Monday, July 12, 2010

Conversations in My Neighborhood #5

C-love, Crafty and I are walking my dog and our friend's dog over to Crafty's house when I guy crossing the street sees us and starts hollering in a friendly way:

Guy: "Ya'll got to get rid of those dogs! No dogs! Have kids! Have babies! They'll take care of you when you're old. You don't need those dogs!"

(That one wasn't really a conversation I guess. Just him talking there.)

Conversations in My Neighborhood #4

Guy in passenger seat of a car as it's pulling over so he can talk to me: "Hey White Girl, can you tell me, is he ugly?" (points to driver)

Me: (laughing) I'm not going to say that!

Guy: Oh. Alright.

(pause)

Guy: But he is fat.

White Bean and Roasted Red Pepper Wraps

I cooked tonight. I like cooking. I am often quite awful at it, but I always enjoy doing it. It felt good to cook. I did a modified version of this:

http://cheaphealthygood.blogspot.com/2010/07/white-bean-and-roasted-red-pepper.html

It came out pretty well. I will share it with C-love and see what he thinks. We are also having a friend-couple over for dinner this week and I think I am going to do some Asian curry noodles. It feels good to be getting back in the swing and taking command of my kitchen again.

Monday, June 21, 2010

Conversations in My Neighborhood #3

(Gardening in my backyard.)

Man Walking Up Alley: Hello

Me: Hi, how are you?

Man: What size pants are you?

Me: I'm sor-ry?

Man: I've got these jeans. They're Jones New York. Real nice. They are a size 16. Is that good for you? I can give them to you for a nice price.

Me: Oh!!! Um, no sorry, that's not my size.

Man: Oh okay. Well, if you know anybody. They're Jones New York.

Conversations in My Neighborhood #2

(Walking my dog down a side street when man approaches from alley.)

Man: Hey

Me: Hi, how are you?

Man: What's your dog's name? What do you call your dog?

Me: Suki

Man: Stupid? You named your dogs Stupid?

Me: Suuuu-kkkeeeeeee

Man: Stuki? I have a cat. I named it Mr. T. Why don't you like cats?

Me: I like them fine. I just like dogs better.

Man: Yeah, like if someone comes up in your house and your dog's like, "ruff, ruff, ruff! bow wow!!!!"

Me: Okay, I'm going this way..... (point in opposite direction)

Conversations in My Neighborhood #1

I'm in the backyard gardening when three, young black males who actually do look slightly tougher than most of the guys cutting through the alley walk by.

Me: Hi, how are you?

Dude: Hello.

(pause)

Dude: You gardening?
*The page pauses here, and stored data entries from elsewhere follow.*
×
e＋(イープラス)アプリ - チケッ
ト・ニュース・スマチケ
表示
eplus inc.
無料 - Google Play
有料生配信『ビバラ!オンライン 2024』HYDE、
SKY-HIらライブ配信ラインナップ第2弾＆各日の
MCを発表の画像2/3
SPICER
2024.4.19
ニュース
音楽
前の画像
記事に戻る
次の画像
You do yard work all the time?

Me: Um, no. It's hard work. I try to do it as little as possible.

Dude: Oh yeah?

(I really have no idea why he asked that. Was he trying to find out if this was my profession? If I'm going to be out there a lot in the future? If this is something all white people do? Maybe he was just making conversation because I said "hi" first. He seemed somewhat perplexed about the whole gardening thing and then managed to totally confound me with his curiosity.)

Stumbling Towards Efficacy

I decided to start writing a blog and I didn't even do that effectively. Efficacy is a word I learned in teaching grad school. There was some gooey talk about doing a lot of self-reflection in order to determine your efficacy as a teacher. It's the noun for effective and it's a word that has been sticking to me like lint in my psychic bellybutton.

I feel like I need to increase my efficacy of being a fulfilled human being. I am kind of floating in this morass of being "brave enough" to give up my job, buying a house in the 'hood, sticking with my man and wanting to get another dog because we provide a really nice life for a dog and we should be spreading it around. And making a "caribbean-themed" guest bedroom because that's funny. And crap like that.

I'm trying to figure out how best to channel these energies so that I actually come out feeling satisfied instead of spending all that adventure on stuff that just feels like it will being fulfilling. And the whole self-doubt thing is not helping. I'm afraid of putting up a bunch of decorating stuff in order to spend time on that instead of finding a job - and going broke in the process.

I feel pretty determined to find some balance on this one.